→ Task statement
In the entries below, filter for the word "detailed" and copy every matching line.

→ Supplied records
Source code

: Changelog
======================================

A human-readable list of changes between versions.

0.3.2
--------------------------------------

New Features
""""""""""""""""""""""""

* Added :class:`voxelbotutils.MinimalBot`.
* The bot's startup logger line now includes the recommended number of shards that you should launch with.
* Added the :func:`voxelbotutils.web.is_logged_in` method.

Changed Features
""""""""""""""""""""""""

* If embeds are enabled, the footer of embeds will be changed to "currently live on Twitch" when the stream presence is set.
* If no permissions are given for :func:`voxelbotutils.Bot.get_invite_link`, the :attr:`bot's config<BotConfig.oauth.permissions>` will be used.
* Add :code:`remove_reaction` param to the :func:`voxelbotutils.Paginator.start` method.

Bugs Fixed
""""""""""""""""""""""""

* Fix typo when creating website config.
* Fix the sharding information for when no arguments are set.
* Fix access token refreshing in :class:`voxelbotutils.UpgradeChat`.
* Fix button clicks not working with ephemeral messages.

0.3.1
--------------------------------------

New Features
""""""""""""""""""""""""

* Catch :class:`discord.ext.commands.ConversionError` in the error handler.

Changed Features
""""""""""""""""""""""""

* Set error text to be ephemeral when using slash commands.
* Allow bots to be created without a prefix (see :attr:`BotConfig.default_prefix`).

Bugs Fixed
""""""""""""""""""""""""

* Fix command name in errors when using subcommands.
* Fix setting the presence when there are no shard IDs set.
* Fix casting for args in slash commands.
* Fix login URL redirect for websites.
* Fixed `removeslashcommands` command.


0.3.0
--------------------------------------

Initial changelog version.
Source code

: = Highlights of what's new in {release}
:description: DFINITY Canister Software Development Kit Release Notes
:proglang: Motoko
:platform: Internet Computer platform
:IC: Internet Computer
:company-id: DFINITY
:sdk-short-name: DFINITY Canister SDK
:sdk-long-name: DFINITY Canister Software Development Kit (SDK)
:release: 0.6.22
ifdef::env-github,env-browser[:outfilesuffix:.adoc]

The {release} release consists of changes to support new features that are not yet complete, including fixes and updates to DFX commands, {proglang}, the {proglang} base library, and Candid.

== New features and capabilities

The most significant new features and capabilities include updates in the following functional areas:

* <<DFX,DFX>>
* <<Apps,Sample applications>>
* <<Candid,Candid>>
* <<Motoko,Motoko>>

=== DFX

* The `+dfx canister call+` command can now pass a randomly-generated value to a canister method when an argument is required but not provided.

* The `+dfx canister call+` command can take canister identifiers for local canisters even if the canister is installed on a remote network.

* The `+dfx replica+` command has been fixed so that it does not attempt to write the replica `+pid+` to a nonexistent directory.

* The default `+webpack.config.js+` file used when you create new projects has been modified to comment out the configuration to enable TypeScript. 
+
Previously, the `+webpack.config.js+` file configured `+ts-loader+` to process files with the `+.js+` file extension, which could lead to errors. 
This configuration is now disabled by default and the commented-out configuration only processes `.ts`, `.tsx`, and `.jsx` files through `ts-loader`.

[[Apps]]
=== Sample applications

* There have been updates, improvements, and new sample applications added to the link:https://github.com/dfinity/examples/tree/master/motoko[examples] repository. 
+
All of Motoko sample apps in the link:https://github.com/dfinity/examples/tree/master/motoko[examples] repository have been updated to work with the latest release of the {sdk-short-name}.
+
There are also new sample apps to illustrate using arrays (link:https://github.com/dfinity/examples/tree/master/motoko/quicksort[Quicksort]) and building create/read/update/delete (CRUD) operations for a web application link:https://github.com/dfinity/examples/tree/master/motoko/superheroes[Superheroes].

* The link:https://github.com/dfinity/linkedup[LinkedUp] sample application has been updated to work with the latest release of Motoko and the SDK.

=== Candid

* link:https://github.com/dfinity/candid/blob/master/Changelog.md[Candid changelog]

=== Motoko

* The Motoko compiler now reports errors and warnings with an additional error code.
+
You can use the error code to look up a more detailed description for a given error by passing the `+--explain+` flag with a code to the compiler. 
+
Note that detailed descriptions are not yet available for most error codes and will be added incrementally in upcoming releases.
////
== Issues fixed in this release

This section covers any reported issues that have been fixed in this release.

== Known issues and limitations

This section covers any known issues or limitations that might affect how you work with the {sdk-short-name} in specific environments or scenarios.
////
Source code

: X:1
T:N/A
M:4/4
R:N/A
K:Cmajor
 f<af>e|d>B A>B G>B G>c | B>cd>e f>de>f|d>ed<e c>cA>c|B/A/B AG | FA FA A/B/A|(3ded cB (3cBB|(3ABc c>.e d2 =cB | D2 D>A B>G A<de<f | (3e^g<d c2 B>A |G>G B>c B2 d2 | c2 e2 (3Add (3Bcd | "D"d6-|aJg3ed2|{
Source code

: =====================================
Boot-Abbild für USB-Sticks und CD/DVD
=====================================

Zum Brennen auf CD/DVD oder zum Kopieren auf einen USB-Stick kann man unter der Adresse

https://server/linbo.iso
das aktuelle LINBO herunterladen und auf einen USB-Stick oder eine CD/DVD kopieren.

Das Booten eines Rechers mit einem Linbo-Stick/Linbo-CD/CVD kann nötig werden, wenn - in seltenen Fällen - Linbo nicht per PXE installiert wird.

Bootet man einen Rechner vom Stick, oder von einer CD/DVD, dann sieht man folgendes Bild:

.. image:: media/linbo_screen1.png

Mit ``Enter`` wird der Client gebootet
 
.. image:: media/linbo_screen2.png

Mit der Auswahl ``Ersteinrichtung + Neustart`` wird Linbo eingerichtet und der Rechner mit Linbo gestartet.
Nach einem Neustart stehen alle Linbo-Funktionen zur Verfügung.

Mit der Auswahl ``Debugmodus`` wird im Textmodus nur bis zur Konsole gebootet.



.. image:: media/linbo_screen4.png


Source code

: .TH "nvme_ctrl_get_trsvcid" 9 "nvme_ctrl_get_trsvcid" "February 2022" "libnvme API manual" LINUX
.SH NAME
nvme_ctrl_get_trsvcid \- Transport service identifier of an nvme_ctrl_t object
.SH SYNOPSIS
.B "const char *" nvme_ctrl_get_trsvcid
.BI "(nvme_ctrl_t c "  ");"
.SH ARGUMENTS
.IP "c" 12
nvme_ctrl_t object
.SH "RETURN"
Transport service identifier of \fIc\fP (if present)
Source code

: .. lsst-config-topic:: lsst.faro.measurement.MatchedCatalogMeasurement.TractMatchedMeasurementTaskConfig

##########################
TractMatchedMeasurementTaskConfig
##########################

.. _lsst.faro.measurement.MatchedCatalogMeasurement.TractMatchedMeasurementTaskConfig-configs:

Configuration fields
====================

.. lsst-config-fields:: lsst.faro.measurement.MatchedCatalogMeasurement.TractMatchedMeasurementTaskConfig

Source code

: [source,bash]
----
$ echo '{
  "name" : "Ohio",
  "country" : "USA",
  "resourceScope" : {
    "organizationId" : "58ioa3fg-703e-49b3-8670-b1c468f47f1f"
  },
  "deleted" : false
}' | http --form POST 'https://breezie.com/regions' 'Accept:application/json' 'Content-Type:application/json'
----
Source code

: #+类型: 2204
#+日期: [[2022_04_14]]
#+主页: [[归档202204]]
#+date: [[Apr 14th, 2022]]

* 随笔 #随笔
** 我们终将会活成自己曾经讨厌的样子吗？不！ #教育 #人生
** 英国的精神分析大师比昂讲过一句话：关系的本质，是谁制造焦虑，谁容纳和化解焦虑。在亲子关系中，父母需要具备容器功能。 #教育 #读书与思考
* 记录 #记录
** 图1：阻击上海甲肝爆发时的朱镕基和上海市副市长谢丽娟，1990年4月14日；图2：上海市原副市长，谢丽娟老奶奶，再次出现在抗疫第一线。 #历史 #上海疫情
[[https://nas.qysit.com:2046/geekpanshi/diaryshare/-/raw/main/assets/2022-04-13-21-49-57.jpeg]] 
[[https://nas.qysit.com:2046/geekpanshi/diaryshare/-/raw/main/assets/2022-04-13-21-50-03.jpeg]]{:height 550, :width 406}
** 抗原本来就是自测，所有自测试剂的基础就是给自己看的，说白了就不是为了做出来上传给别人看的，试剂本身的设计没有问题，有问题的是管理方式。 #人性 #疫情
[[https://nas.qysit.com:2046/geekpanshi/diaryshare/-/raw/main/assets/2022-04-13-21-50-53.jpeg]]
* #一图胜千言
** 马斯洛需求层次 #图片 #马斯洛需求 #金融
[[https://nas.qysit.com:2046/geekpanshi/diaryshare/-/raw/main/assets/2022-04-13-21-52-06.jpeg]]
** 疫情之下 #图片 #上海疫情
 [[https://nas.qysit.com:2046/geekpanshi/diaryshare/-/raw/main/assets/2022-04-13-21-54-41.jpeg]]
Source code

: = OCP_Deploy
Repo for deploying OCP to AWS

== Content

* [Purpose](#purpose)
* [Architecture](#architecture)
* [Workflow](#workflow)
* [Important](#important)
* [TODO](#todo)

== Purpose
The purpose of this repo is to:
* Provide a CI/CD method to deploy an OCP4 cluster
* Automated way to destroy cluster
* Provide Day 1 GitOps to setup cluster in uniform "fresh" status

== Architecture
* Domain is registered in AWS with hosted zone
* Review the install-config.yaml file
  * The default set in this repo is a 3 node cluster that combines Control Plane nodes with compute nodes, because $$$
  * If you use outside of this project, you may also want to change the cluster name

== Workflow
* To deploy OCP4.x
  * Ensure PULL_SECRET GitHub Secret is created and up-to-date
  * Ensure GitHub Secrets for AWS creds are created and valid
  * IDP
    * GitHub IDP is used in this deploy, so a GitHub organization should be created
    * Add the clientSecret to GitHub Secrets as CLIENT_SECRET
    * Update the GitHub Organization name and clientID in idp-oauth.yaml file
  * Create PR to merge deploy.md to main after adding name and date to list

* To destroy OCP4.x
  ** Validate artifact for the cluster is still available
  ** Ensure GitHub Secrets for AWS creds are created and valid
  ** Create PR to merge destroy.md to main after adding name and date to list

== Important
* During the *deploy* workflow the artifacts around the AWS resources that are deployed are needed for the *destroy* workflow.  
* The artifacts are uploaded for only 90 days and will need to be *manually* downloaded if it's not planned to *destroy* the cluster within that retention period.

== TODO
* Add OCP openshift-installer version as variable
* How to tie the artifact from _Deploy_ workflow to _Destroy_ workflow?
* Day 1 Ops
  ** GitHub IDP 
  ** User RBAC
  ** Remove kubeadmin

→ Solution for this problem
You can use the error code to look up a more detailed description for a given error by passing the `+--explain+` flag with a code to the compiler. 
Note that detailed descriptions are not yet available for most error codes and will be added incrementally in upcoming releases.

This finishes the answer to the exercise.